* WORKING DATA:
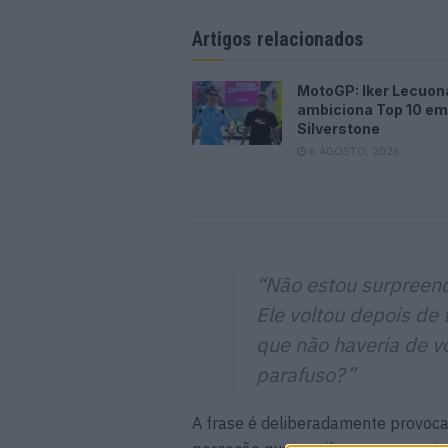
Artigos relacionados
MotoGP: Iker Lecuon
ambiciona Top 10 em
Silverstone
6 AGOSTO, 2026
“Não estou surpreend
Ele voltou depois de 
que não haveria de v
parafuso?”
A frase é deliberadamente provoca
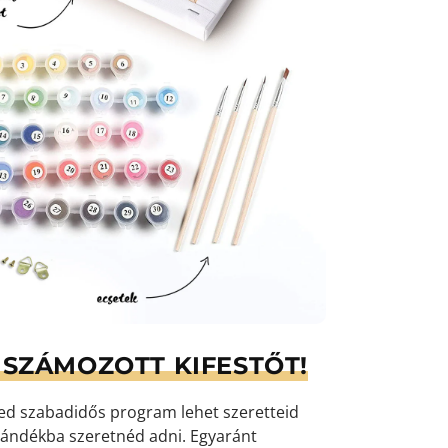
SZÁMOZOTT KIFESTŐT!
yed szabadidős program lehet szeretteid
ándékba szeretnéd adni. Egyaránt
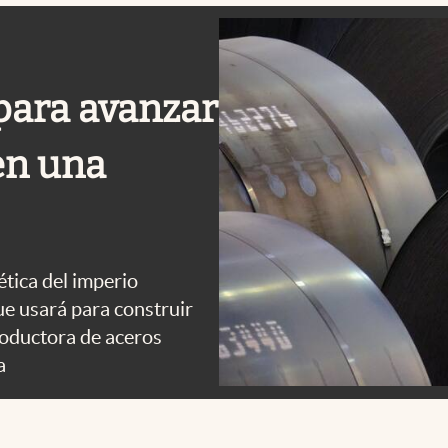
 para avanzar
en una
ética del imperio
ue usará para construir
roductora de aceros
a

--

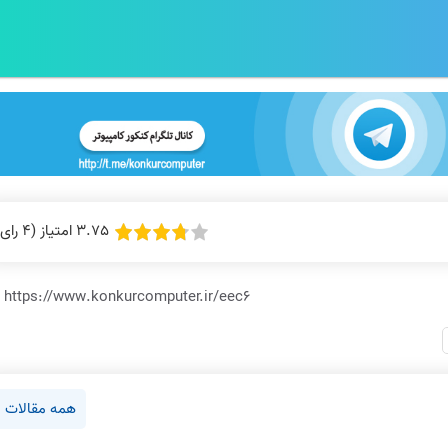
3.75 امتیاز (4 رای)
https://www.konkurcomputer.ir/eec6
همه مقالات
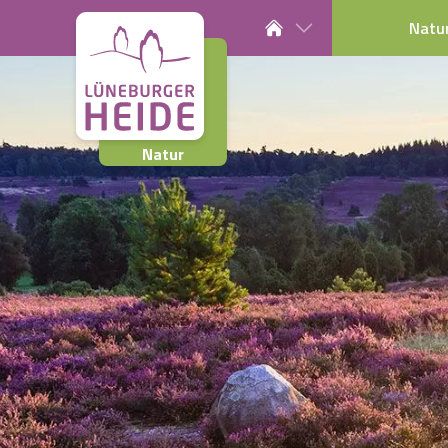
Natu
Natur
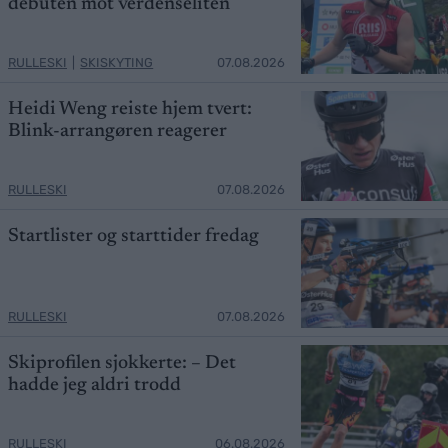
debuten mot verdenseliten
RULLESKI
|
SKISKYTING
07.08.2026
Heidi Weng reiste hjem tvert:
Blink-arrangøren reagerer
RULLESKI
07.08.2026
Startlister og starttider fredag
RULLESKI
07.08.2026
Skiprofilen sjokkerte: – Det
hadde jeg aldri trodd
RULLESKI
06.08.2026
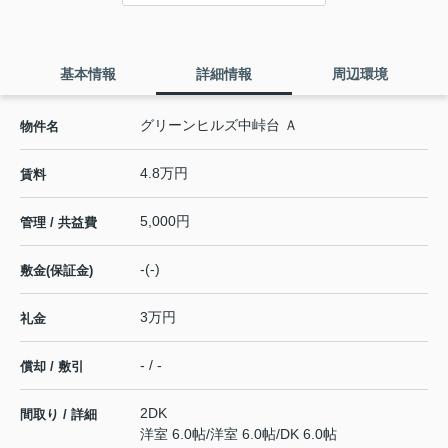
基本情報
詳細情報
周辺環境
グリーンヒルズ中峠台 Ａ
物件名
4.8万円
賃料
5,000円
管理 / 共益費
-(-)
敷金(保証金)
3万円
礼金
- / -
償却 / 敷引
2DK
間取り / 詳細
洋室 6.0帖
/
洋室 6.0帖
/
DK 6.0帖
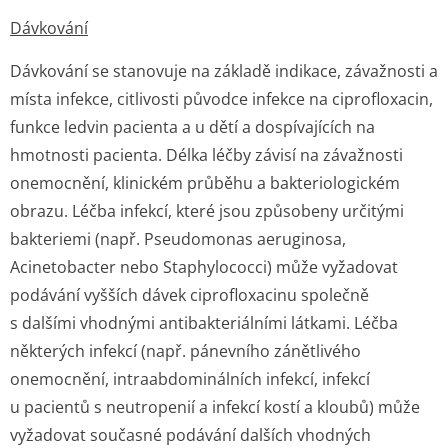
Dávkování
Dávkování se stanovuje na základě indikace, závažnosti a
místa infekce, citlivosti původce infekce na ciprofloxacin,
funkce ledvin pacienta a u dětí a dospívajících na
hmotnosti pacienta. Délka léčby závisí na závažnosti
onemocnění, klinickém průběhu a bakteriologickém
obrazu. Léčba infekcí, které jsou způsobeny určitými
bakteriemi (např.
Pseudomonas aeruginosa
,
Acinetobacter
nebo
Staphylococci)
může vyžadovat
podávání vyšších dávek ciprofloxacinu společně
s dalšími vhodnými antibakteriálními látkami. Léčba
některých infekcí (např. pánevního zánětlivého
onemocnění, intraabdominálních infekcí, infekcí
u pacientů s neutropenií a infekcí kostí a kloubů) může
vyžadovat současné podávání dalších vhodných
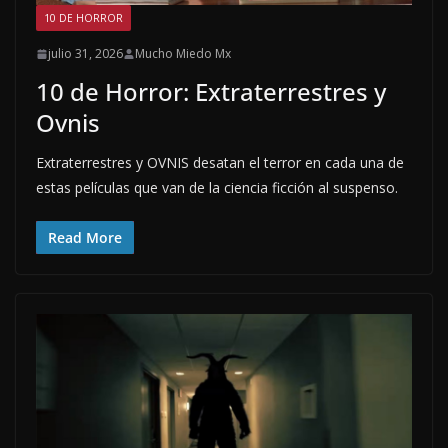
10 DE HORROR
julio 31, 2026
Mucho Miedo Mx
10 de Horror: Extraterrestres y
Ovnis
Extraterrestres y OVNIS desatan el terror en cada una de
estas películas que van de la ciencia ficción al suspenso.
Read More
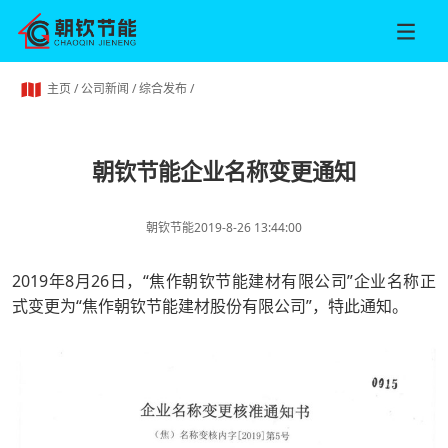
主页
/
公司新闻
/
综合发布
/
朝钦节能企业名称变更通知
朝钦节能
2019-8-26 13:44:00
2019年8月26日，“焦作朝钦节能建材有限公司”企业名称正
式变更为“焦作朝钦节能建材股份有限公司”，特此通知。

* TASK DESCRIPTION: Tally the lines of the records that contain the string "infekcí", treating case as significant, and give only that number.

* OUTPUT: 4